Novak Djokovic hat am Wochenende beim Finale in Doha mit einem 6:3 5:7 6:4-Finalsieg gegen Andy Murray eine Kampfansage an den in der Weltrangliste führenden Schotten geschickt. Nach seinem leichten Durchhänger in der zweiten Hälfte des vergangenen Jahres präsentierte sich der Serbe wieder in alter Form und bereit zur Rückkehr auf den Tennisthron.

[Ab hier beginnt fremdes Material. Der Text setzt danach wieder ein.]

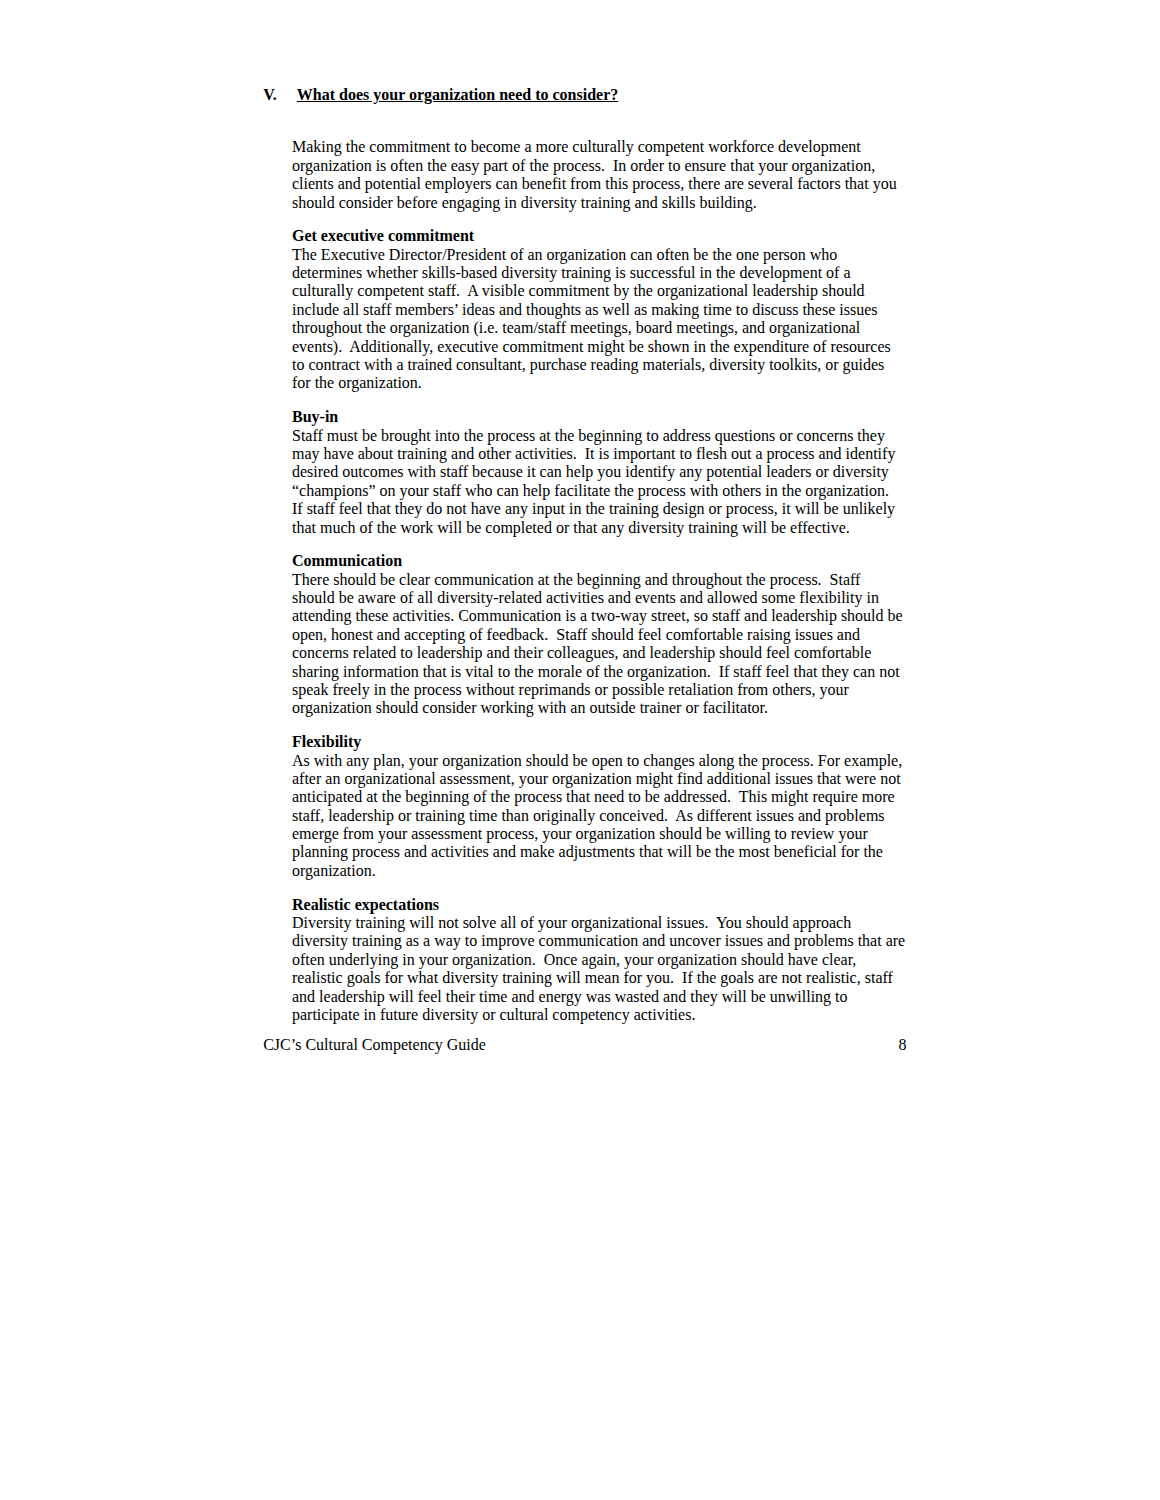V. What does your organization need to consider?
Making the commitment to become a more culturally competent workforce development organization is often the easy part of the process. In order to ensure that your organization, clients and potential employers can benefit from this process, there are several factors that you should consider before engaging in diversity training and skills building.
Get executive commitment
The Executive Director/President of an organization can often be the one person who determines whether skills-based diversity training is successful in the development of a culturally competent staff. A visible commitment by the organizational leadership should include all staff members’ ideas and thoughts as well as making time to discuss these issues throughout the organization (i.e. team/staff meetings, board meetings, and organizational events). Additionally, executive commitment might be shown in the expenditure of resources to contract with a trained consultant, purchase reading materials, diversity toolkits, or guides for the organization.
Buy-in
Staff must be brought into the process at the beginning to address questions or concerns they may have about training and other activities. It is important to flesh out a process and identify desired outcomes with staff because it can help you identify any potential leaders or diversity “champions” on your staff who can help facilitate the process with others in the organization. If staff feel that they do not have any input in the training design or process, it will be unlikely that much of the work will be completed or that any diversity training will be effective.
Communication
There should be clear communication at the beginning and throughout the process. Staff should be aware of all diversity-related activities and events and allowed some flexibility in attending these activities. Communication is a two-way street, so staff and leadership should be open, honest and accepting of feedback. Staff should feel comfortable raising issues and concerns related to leadership and their colleagues, and leadership should feel comfortable sharing information that is vital to the morale of the organization. If staff feel that they can not speak freely in the process without reprimands or possible retaliation from others, your organization should consider working with an outside trainer or facilitator.
Flexibility
As with any plan, your organization should be open to changes along the process. For example, after an organizational assessment, your organization might find additional issues that were not anticipated at the beginning of the process that need to be addressed. This might require more staff, leadership or training time than originally conceived. As different issues and problems emerge from your assessment process, your organization should be willing to review your planning process and activities and make adjustments that will be the most beneficial for the organization.
Realistic expectations
Diversity training will not solve all of your organizational issues. You should approach diversity training as a way to improve communication and uncover issues and problems that are often underlying in your organization. Once again, your organization should have clear, realistic goals for what diversity training will mean for you. If the goals are not realistic, staff and leadership will feel their time and energy was wasted and they will be unwilling to participate in future diversity or cultural competency activities.
CJC’s Cultural Competency Guide 8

Halten die beiden Ausnahmekönner auch nur annähernd jenes Niveau, das sie im Endspiel von Doha an den Tag gelegt haben, so dürfen sich Fans 2017 auf einige Leckerbissen und einen spannenden Kampf um die Nummer eins gefasst machen. „Wir hatten beide das Gefühl, wenn jedes Match, das wir in dieser Saison spielen werden, so ist, wie dieses, werden wir eine tolle Zeit haben“, kündigte Djokovic an, der Murrays Siegesserie von 28 Erfolgen en suite jäh beendete.

Andy Murray

APA/AP/Alexandra Panagiotidou

Murray hatte gegen den wiedererstarkten Djokovic in Doha das Nachsehen

„Traumstart“ vor Australian Open

„Ein Traumstart“, sagte der Weltranglistenzweite und Titelverteidiger von Doha. „Das ist das beste Szenario, das ich mir zum Saisonstart wünschen konnte. In den letzten drei Monaten des vergangenen Jahres habe ich mich auf dem Platz nicht gut gefühlt und nicht sehr konstant gespielt. Aber dieses Jahr mit einem Sieg über den Weltranglistenersten und meinen größten Rivalen zu beginnen, ist ein Traumstart.“

Der psychologische Effekt für den zwölffachen Grand-Slam-Sieger dürfte vor den Australian Open groß sein. Seine Matches in Katar riefen Erinnerungen wach an seine dominanten Monate aus der ersten Hälfte des vergangenen Jahres, bevor ihm Murray die Spitzenposition entriss. Djokovic unterstrich, dass er nach seinem mentalen Tief wieder ambitionierter und motivierter antritt.

„Schlechte Nachrichten für den Rest“, fasste Djokovics Ex-Trainer Boris Becker die Leistung seines ehemaligen Schützlings zusammen. Dieser hatte in einer mitreißenden Partie knapp drei Stunden mit Murray gerungen, dabei im zweiten Satz drei Matchbälle vergeben und dennoch in der Entscheidung mit seinem vierten Matchball Murrays Siegesserie gestoppt. Es war auch eine Revanche für die bittere Niederlage bei den ATP-Finals im November in London.

Murray trotz Niederlage positiv

Murray, der auf dem Weg ins Finale auch Gerald Melzer niedergerungen hat, war nach der Niederlage nur kurz geknickt. „Natürlich bin ich enttäuscht, nicht gewonnen zu haben“, sagte der Schotte. „Aber ich habe die letzten Matches ziemlich gut gespielt. Körperlich war es ein guter Test zu Jahresbeginn.“

Der zweifache Doha-Sieger hat die Gründe für die Niederlage schon ausgemacht: „Es gibt Dinge, die ich besser machen kann.“ Für den ersten Höhepunkt des Jahres, die am Montag beginnenden Australian Open in Melbourne, zeigt sich der 29-Jährige jedenfalls gerüstet: „Mein Körper fühlt sich okay an, das ist positiv.“ Murray hat die Australian Open noch nie gewonnen, in der Weltrangliste hat er noch 780 Punkte Vorsprung auf Melbourne-Titelverteidiger Djokovic. Das nächste Traumfinale ist programmiert.